Les 61èmes Assemblées annuelles du Groupe de la Banque africaine de développement, un rendez-vous majeur de la finance et du développement en Afrique, se sont ouvertes officiellement le 25 mai à Kintélé, au Centre international de conférences, devant un panel de Chefs d’État dont les pays sont membres de la BAD. A l’ouverture de ces travaux, le Président de la République du Congo, Denis SASSOU-N’GUESSO, a appelé les États africains et leurs partenaires à repenser les mécanismes de financement du développement pour répondre efficacement aux défis contemporains du continent.
Dans son allocution d’ouverture, le Chef de l’État congolais a d’abord exprimé la fierté de son pays d’accueillir cette rencontre continentale de premier plan, saluant la présence des Chefs d’État, des représentants d’institutions internationales, du secteur privé et de la société civile réunis au Congo autour des enjeux économiques majeurs de l’Afrique.

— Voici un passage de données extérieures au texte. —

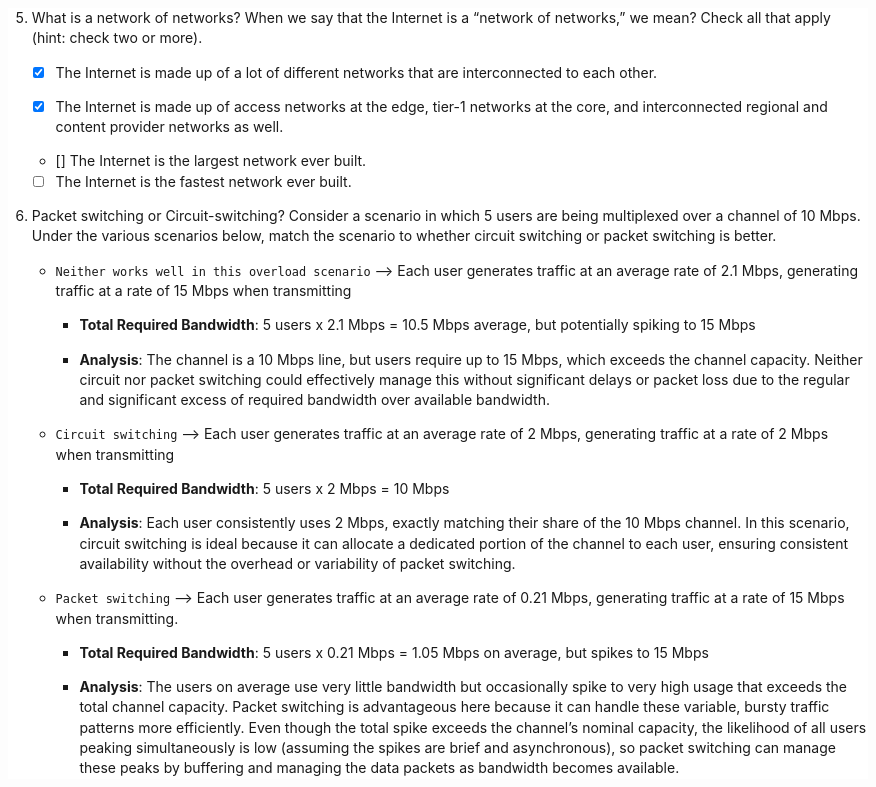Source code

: 5. What is a network of networks? When we say that the Internet is a “network of networks,” we mean? Check all that apply (hint: check two or more).

    - [x] The Internet is made up of a lot of different networks that are interconnected to each other.

    - [x] The Internet is made up of access networks at the edge, tier-1 networks at the core, and interconnected regional and content provider networks as well.

    - [] The Internet is the largest network ever built.

    - [ ] The Internet is the fastest network ever built.

6. Packet switching or Circuit-switching? Consider a scenario in which 5 users are being multiplexed over a channel of 10 Mbps.  Under the various scenarios below, match the scenario to whether circuit switching or packet switching is better.

    - `Neither works well in this overload scenario` --> Each user generates traffic at an average rate of 2.1 Mbps, generating traffic at a rate of 15 Mbps when transmitting

      - **Total Required Bandwidth**: 5 users x 2.1 Mbps = 10.5 Mbps average, but potentially spiking to 15 Mbps

      - **Analysis**: The channel is a 10 Mbps line, but users require up to 15 Mbps, which exceeds the channel capacity. Neither circuit nor packet switching could effectively manage this without significant delays or packet loss due to the regular and significant excess of required bandwidth over available bandwidth.

    - `Circuit switching` --> Each user generates traffic at an average rate of 2 Mbps, generating traffic at a rate of 2 Mbps when transmitting

      - **Total Required Bandwidth**: 5 users x 2 Mbps = 10 Mbps

      - **Analysis**: Each user consistently uses 2 Mbps, exactly matching their share of the 10 Mbps channel. In this scenario, circuit switching is ideal because it can allocate a dedicated portion of the channel to each user, ensuring consistent availability without the overhead or variability of packet switching.

    - `Packet switching` --> Each user generates traffic at an average rate of 0.21 Mbps, generating traffic at a rate of 15 Mbps when transmitting.

      - **Total Required Bandwidth**: 5 users x 0.21 Mbps = 1.05 Mbps on average, but spikes to 15 Mbps

      - **Analysis**: The users on average use very little bandwidth but occasionally spike to very high usage that exceeds the total channel capacity. Packet switching is advantageous here because it can handle these variable, bursty traffic patterns more efficiently. Even though the total spike exceeds the channel’s nominal capacity, the likelihood of all users peaking simultaneously is low (assuming the spikes are brief and asynchronous), so packet switching can manage these peaks by buffering and managing the data packets as bandwidth becomes available.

<< Le Congo s’honore d’abriter les Assemblées annuelles de la Banque africaine de développement >>, a déclaré Denis SASSOU – N’GUESSO, avant de remercier le Groupe de la Banque africaine de développement pour le choix porté sur le Congo, comme pays hôte de cette édition 2026.
Le Président congolais a également adressé ses encouragements au nouveau président de la BAD, Sidi Ould Tah, en formulant le souhait que son mandat permette de consolider les acquis de l’institution et de renforcer sa capacité à mobiliser davantage de ressources au service du développement africain.
Au centre de son discours figurait le thème des Assemblées : << Mobiliser des ressources à grande échelle pour le financement du développement de l’Afrique dans un monde fragmenté >>, que Denis SASSOU – N’GUESSO a présenté comme une urgence stratégique pour le continent.
Selon lui, les défis du développement africain nécessitent aujourd’hui des réponses plus ambitieuses et cohérentes, face à des besoins croissants dans des secteurs essentiels tels que les infrastructures, l’énergie, l’agriculture, l’industrie, le numérique, la santé, l’éducation et l’emploi.
Le Chef de l’État a plaidé pour un changement de paradigme, fondé non seulement sur une augmentation des ressources disponibles, mais surtout sur une meilleure allocation des financements vers des projets structurants à fort impact social et économique.
<< La question du financement est indissociable à celle de la responsabilité >>, a-t-il souligné, insistant sur la nécessité de développer des marchés financiers plus solides, de renforcer les institutions régionales et de promouvoir des mécanismes innovants, comme les financements mixtes et les outils de partage des risques.
Rendant hommage à la Banque africaine de développement, Denis SASSOU – N’GUESSO a rappelé son rôle historique dans l’accompagnement des États africains à travers des investissements dans les infrastructures, l’accès à l’énergie, la sécurité alimentaire, l’intégration régionale et le développement du secteur privé.
<<La BAD est bien plus qu’une institution financière ; elle est un symbole de solidarité africaine et un levier de transformation du continent >>, a-t-il affirmé.
Évoquant la coopération entre le Congo et la BAD, le Président a mis en avant les nombreux projets réalisés dans son pays grâce à ce partenariat, tout en rappelant les réformes engagées par Brazzaville pour améliorer la gouvernance publique et accélérer la diversification économique.
Dans cette dynamique, il a présenté la Vision Congo 2063 comme la feuille de route stratégique destinée à bâtir une économie plus moderne, diversifiée et compétitive, au service des générations futures.
En conclusion, Denis SASSOU – N’GUESSO a invité les participants à faire de ces Assemblées annuelles un cadre de décisions concrètes et d’engagements forts en faveur d’une Afrique <<plus résiliente, plus intégrée et plus prospère >>.
Par cette déclaration solennelle, le Président congolais a officiellement donné le coup d’envoi des Assemblées annuelles 2026 de la Banque africaine de développement, réaffirmant l’ambition d’une Afrique capable de financer elle-même son avenir.